(INFORMATION begins)

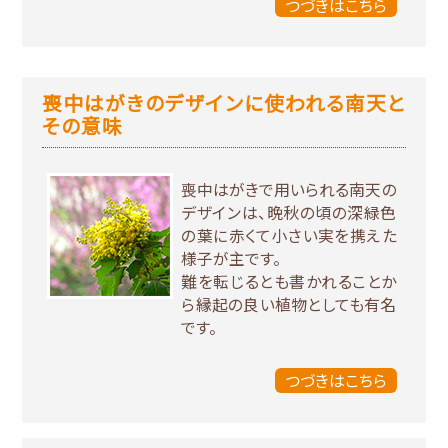
つづきはこちら
喪中はがきのデザインに使われる南天と
その意味
喪中はがきで用いられる南天の
デザインは、晩秋の頃の深緑色
の葉に赤くて小さい実を携えた
様子が主です。
難を転じるとも書かれることか
ら縁起の良い植物としても有名
です。
つづきはこちら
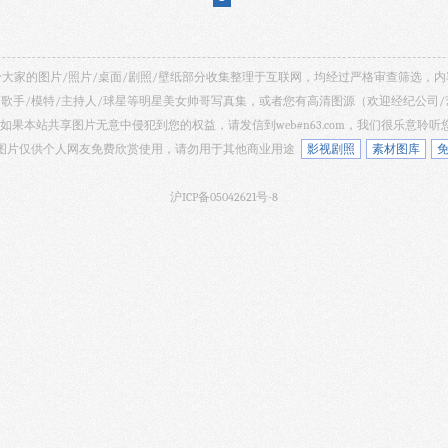
 共享给大家的图片/照片/桌面/剧照/壁纸部分收集整理于互联网，均经过严格审查筛选
/歌手/模特/主持人/球星等明星美女帅哥写真集，或者您有高清图源（欢迎经纪公司
如果本站共享图片无意中侵犯到您的权益，请发信到web#n63.com，我们很乐意聆
 网站所有图片仅供个人网友免费欣赏使用，请勿用于其他商业用途
影视剧照
素材图库
沪ICP备05042621号-8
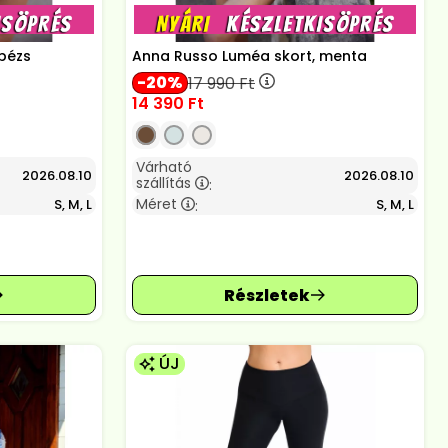
bézs
Anna Russo Luméa skort, menta
20
17 990
Ft
14 390
Ft
Várható
2026.08.10
2026.08.10
szállítás
:
Méret
S, M, L
S, M, L
:
ÚJ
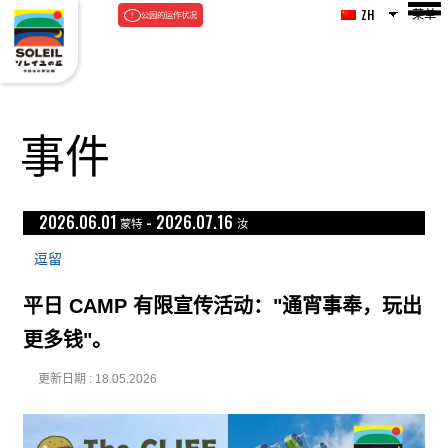
菜单
ZH
公园的运作状况
事件
2026.06.01
-
2026.07.16
蒙特
汝
逗留
平日 CAMP 有限宣传活动："通宵事奉，玩出
更多钱"。
更新日期 : 18.05.2026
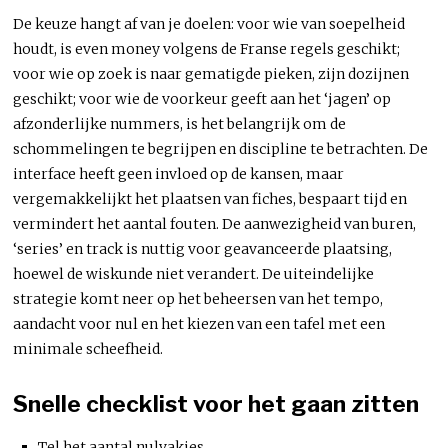
De keuze hangt af van je doelen: voor wie van soepelheid
houdt, is even money volgens de Franse regels geschikt;
voor wie op zoek is naar gematigde pieken, zijn dozijnen
geschikt; voor wie de voorkeur geeft aan het ‘jagen’ op
afzonderlijke nummers, is het belangrijk om de
schommelingen te begrijpen en discipline te betrachten. De
interface heeft geen invloed op de kansen, maar
vergemakkelijkt het plaatsen van fiches, bespaart tijd en
vermindert het aantal fouten. De aanwezigheid van buren,
‘series’ en track is nuttig voor geavanceerde plaatsing,
hoewel de wiskunde niet verandert. De uiteindelijke
strategie komt neer op het beheersen van het tempo,
aandacht voor nul en het kiezen van een tafel met een
minimale scheefheid.
Snelle checklist voor het gaan zitten
Tel het aantal nulvakjes.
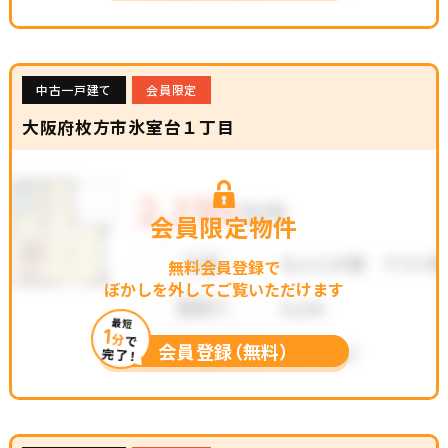
中古一戸建て
会員限定
大阪府枚方市氷室台１丁目
会員限定物件
無料会員登録で
ぼかしを外してご覧いただけます
最短
1
分
で
会員登録（無料）
完了！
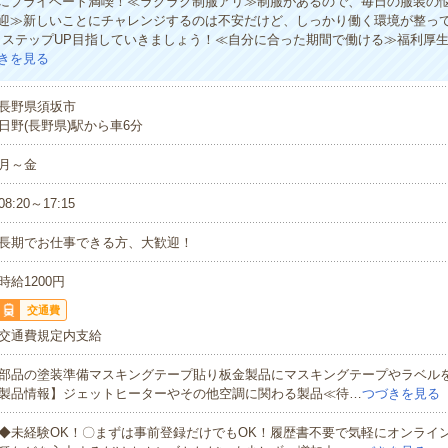
にプライベート満喫！≪ラクラク制服アリ≫制服があるので、毎日の服装の
迎≫新しいことにチャレンジするのは不安だけど、しっかり働く環境が整っ
・ステップUP目指していきましょう！≪自分に合った期間で働ける≫福利厚
きを見る
長野県須坂市
日野(長野県)駅から車6分
月～金
08:20～17:15
長期でお仕事できる方、大歓迎！
時給1200円
交通費
交通費規定内支給
部品の塗装準備マスキングテープ貼り板金製品にマスキングテープやラベル
製品情報】ジェットヒーターやその他空調に関わる製品≪待…
つづきを見る
◆未経験OK！〇まずは事前登録だけでもOK！履歴書不要で気軽にオンライ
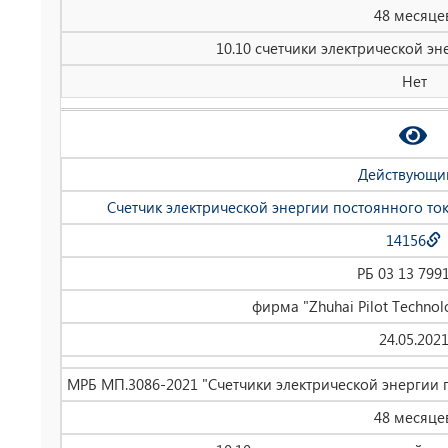
48 месяце
10.10 счетчики электрической эн
Нет
Действующи
Счетчик электрической энергии постоянного то
14156
РБ 03 13 799
фирма "Zhuhai Pilot Technolo
24.05.202
МРБ МП.3086-2021 "Счетчики электрической энергии 
48 месяце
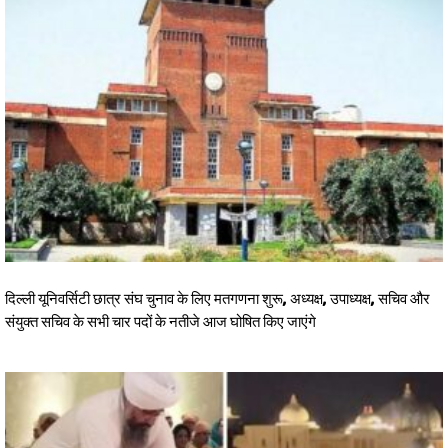
दिल्ली यूनिवर्सिटी छात्र संघ चुनाव के लिए मतगणना शुरू, अध्यक्ष, उपाध्यक्ष, सचिव और
संयुक्त सचिव के सभी चार पदों के नतीजे आज घोषित किए जाएंगे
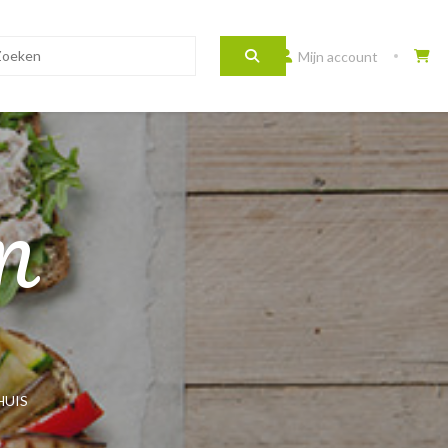
Mijn account
N
HUIS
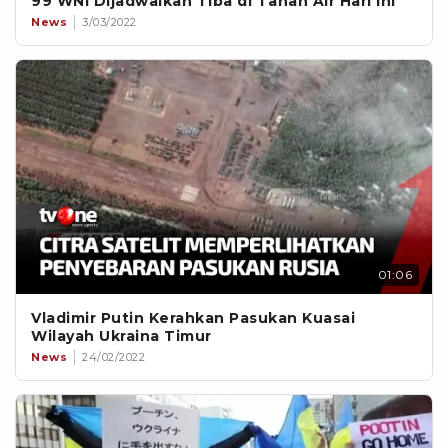
99 WNI Dijadwalkan Tiba di Tanah Air Hari Ini
News
3/03/2022
01:06
Vladimir Putin Kerahkan Pasukan Kuasai
Wilayah Ukraina Timur
News
24/02/2022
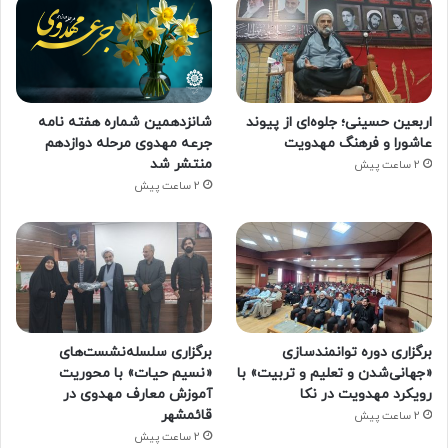
اربعین حسینی؛ جلوه‌ای از پیوند
شانزدهمین شماره هفته‌ نامه
عاشورا و فرهنگ مهدویت
جرعه مهدوی مرحله دوازدهم
منتشر شد
2 ساعت پیش
2 ساعت پیش
برگزاری دوره توانمندسازی
برگزاری سلسله‌نشست‌های
«جهانی‌شدن و تعلیم و تربیت» با
«نسیم حیات» با محوریت
رویکرد مهدویت در نکا
آموزش معارف مهدوی در
قائمشهر
2 ساعت پیش
2 ساعت پیش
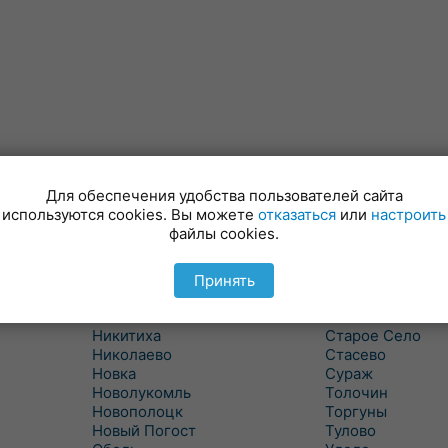
Для обеспечения удобства пользователей сайта
Лынтупы
Селявщина
используются cookies. Вы можете
отказаться
или
настроить
Ляды
Сенно
файлы cookies.
Межа
Ситцы
Межево
Славени
Миоры
Слобода
Принять
Мишневичи
Слободка
Мошканы
Смольяны
Никитиха
Старое Село
Николаево
Стасево
Новка
Сураж
Новолукомль
Толочин
Новополоцк
Торгуны
Новый Погост
Тулово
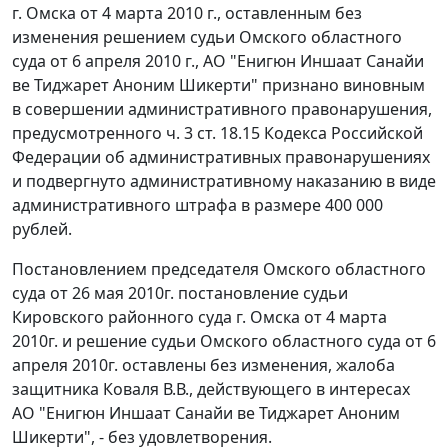
г. Омска от 4 марта 2010 г., оставленным без
изменения решением судьи Омского областного
суда от 6 апреля 2010 г., АО "Енигюн Иншаат Санайи
ве Тиджарет Аноним Шикерти" признано виновным
в совершении административного правонарушения,
предусмотренного
ч. 3 ст. 18.15
Кодекса Российской
Федерации об административных правонарушениях
и подвергнуто административному наказанию в виде
административного штрафа в размере 400 000
рублей.
Постановлением председателя Омского областного
суда от 26 мая 2010г. постановление судьи
Кировского районного суда г. Омска от 4 марта
2010г. и решение судьи Омского областного суда от 6
апреля 2010г. оставлены без изменения, жалоба
защитника Коваля В.В., действующего в интересах
АО "Енигюн Иншаат Санайи ве Тиджарет Аноним
Шикерти", - без удовлетворения.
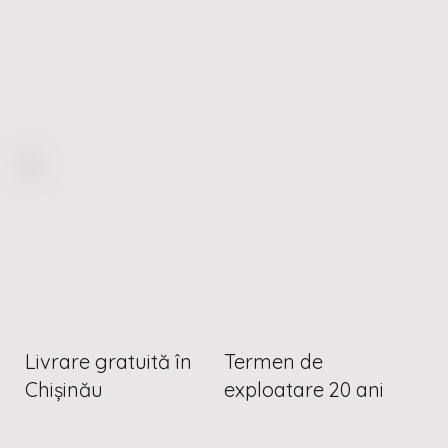
Livrare gratuită în
Termen de
Chișinău
exploatare 20 ani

(INFORMATION ends)

EXERCISE BRIEF: Write out the listing above again, exactly, but with no pictures in the copy.

EXPECTED OUTPUT:
つづきはこちら
喪中はがきのデザインに使われる南天と
その意味
喪中はがきで用いられる南天の
デザインは、晩秋の頃の深緑色
の葉に赤くて小さい実を携えた
様子が主です。
難を転じるとも書かれることか
ら縁起の良い植物としても有名
です。
つづきはこちら
 共享给大家的图片/照片/桌面/剧照/壁纸部分收集整理于互联网，均经过严格审查筛选
/歌手/模特/主持人/球星等明星美女帅哥写真集，或者您有高清图源（欢迎经纪公司
如果本站共享图片无意中侵犯到您的权益，请发信到web#n63.com，我们很乐意聆
 网站所有图片仅供个人网友免费欣赏使用，请勿用于其他商业用途
影视剧照
素材图库
沪ICP备05042621号-8
bézs
Anna Russo Luméa skort, menta
20
17 990
Ft
14 390
Ft
Várható
2026.08.10
2026.08.10
szállítás
:
Méret
S, M, L
S, M, L
:
ÚJ
菜单
ZH
公园的运作状况
事件
2026.06.01
-
2026.07.16
蒙特
汝
逗留
平日 CAMP 有限宣传活动："通宵事奉，玩出
更多钱"。
更新日期 : 18.05.2026
De keuze hangt af van je doelen: voor wie van soepelheid
houdt, is even money volgens de Franse regels geschikt;
voor wie op zoek is naar gematigde pieken, zijn dozijnen
geschikt; voor wie de voorkeur geeft aan het ‘jagen’ op
afzonderlijke nummers, is het belangrijk om de
schommelingen te begrijpen en discipline te betrachten. De
interface heeft geen invloed op de kansen, maar
vergemakkelijkt het plaatsen van fiches, bespaart tijd en
vermindert het aantal fouten. De aanwezigheid van buren,
‘series’ en track is nuttig voor geavanceerde plaatsing,
hoewel de wiskunde niet verandert. De uiteindelijke
strategie komt neer op het beheersen van het tempo,
aandacht voor nul en het kiezen van een tafel met een
minimale scheefheid.
Snelle checklist voor het gaan zitten
Tel het aantal nulvakjes.
中古一戸建て
会員限定
大阪府枚方市氷室台１丁目
会員限定物件
無料会員登録で
ぼかしを外してご覧いただけます
最短
1
分
で
会員登録（無料）
完了！
にプライベート満喫！≪ラクラク制服アリ≫制服があるので、毎日の服装の
迎≫新しいことにチャレンジするのは不安だけど、しっかり働く環境が整っ
・ステップUP目指していきましょう！≪自分に合った期間で働ける≫福利厚
きを見る
長野県須坂市
日野(長野県)駅から車6分
月～金
08:20～17:15
長期でお仕事できる方、大歓迎！
時給1200円
交通費
交通費規定内支給
部品の塗装準備マスキングテープ貼り板金製品にマスキングテープやラベル
製品情報】ジェットヒーターやその他空調に関わる製品≪待…
つづきを見る
◆未経験OK！〇まずは事前登録だけでもOK！履歴書不要で気軽にオンライ
48 месяце
10.10 счетчики электрической эн
Нет
Действующи
Счетчик электрической энергии постоянного то
14156
РБ 03 13 799
фирма "Zhuhai Pilot Technolo
24.05.202
МРБ МП.3086-2021 "Счетчики электрической энергии 
48 месяце
दिल्ली यूनिवर्सिटी छात्र संघ चुनाव के लिए मतगणना शुरू, अध्यक्ष, उपाध्यक्ष, सचिव और
संयुक्त सचिव के सभी चार पदों के नतीजे आज घोषित किए जाएंगे
Mijn account
N
HUIS
99 WNI Dijadwalkan Tiba di Tanah Air Hari Ini
News
3/03/2022
01:06
Vladimir Putin Kerahkan Pasukan Kuasai
Wilayah Ukraina Timur
News
24/02/2022
اربعین حسینی؛ جلوه‌ای از پیوند
شانزدهمین شماره هفته‌ نامه
عاشورا و فرهنگ مهدویت
جرعه مهدوی مرحله دوازدهم
منتشر شد
2 ساعت پیش
2 ساعت پیش
برگزاری دوره توانمندسازی
برگزاری سلسله‌نشست‌های
«جهانی‌شدن و تعلیم و تربیت» با
«نسیم حیات» با محوریت
رویکرد مهدویت در نکا
آموزش معارف مهدوی در
قائمشهر
2 ساعت پیش
2 ساعت پیش
Для обеспечения удобства пользователей сайта
Лынтупы
Селявщина
используются cookies. Вы можете
отказаться
или
настроить
Ляды
Сенно
файлы cookies.
Межа
Ситцы
Межево
Славени
Миоры
Слобода
Принять
Мишневичи
Слободка
Мошканы
Смольяны
Никитиха
Старое Село
Николаево
Стасево
Новка
Сураж
Новолукомль
Толочин
Новополоцк
Торгуны
Новый Погост
Тулово
г. Омска от 4 марта 2010 г., оставленным без
изменения решением судьи Омского областного
суда от 6 апреля 2010 г., АО "Енигюн Иншаат Санайи
ве Тиджарет Аноним Шикерти" признано виновным
в совершении административного правонарушения,
предусмотренного
ч. 3 ст. 18.15
Кодекса Российской
Федерации об административных правонарушениях
и подвергнуто административному наказанию в виде
административного штрафа в размере 400 000
рублей.
Постановлением председателя Омского областного
суда от 26 мая 2010г. постановление судьи
Кировского районного суда г. Омска от 4 марта
2010г. и решение судьи Омского областного суда от 6
апреля 2010г. оставлены без изменения, жалоба
защитника Коваля В.В., действующего в интересах
АО "Енигюн Иншаат Санайи ве Тиджарет Аноним
Шикерти", - без удовлетворения.
Livrare gratuită în
Termen de
Chișinău
exploatare 20 ani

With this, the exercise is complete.